Specific manifold functions

This small section extends the functions available from ManifoldsBase.jl and Manifolds.jl, especially a few random generators, that are simpler than the available functions.

mid_point(M, p, q, x)
mid_point!(M, y, p, q, x)

Compute the mid point between p and q. If there is more than one mid point of (not neccessarily minimizing) geodesics (e.g. on the sphere), the one nearest to x is returned (in place of y).

max_stepsize(M::TangentBundle, p)

Tangent bundle has injectivity radius of either infinity (for flat manifolds) or 0 (for non-flat manifolds). This makes a guess of what a reasonable maximum stepsize on a tangent bundle might be.

reflect(M, p, x)
reflect!(M, q, p, x)

reflect the point x from the manifold M at point p, i.e.

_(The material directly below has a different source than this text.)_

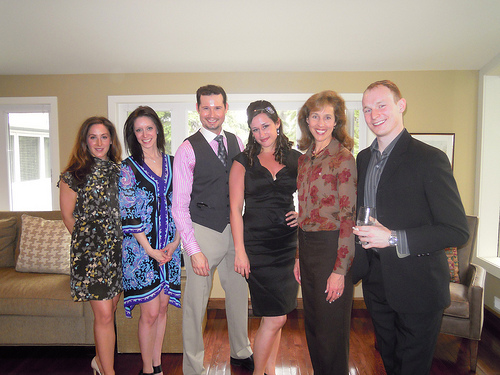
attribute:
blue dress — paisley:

\[ \operatorname{refl}_p(x) = \exp_p(-\log_p x).\]

where exp and log denote the exponential and logarithmic map on M. This can also be done in place of q.

reflect(M, f, x)
reflect!(M, q, f, x)

reflect the point x from the manifold M at the point f(x) of the function $f: \mathcal M → \mathcal M$, i.e.,

\[ \operatorname{refl}_f(x) = \operatorname{refl}_{f(x)}(x),\]

Compute the result in q.

see also reflect(M,p,x).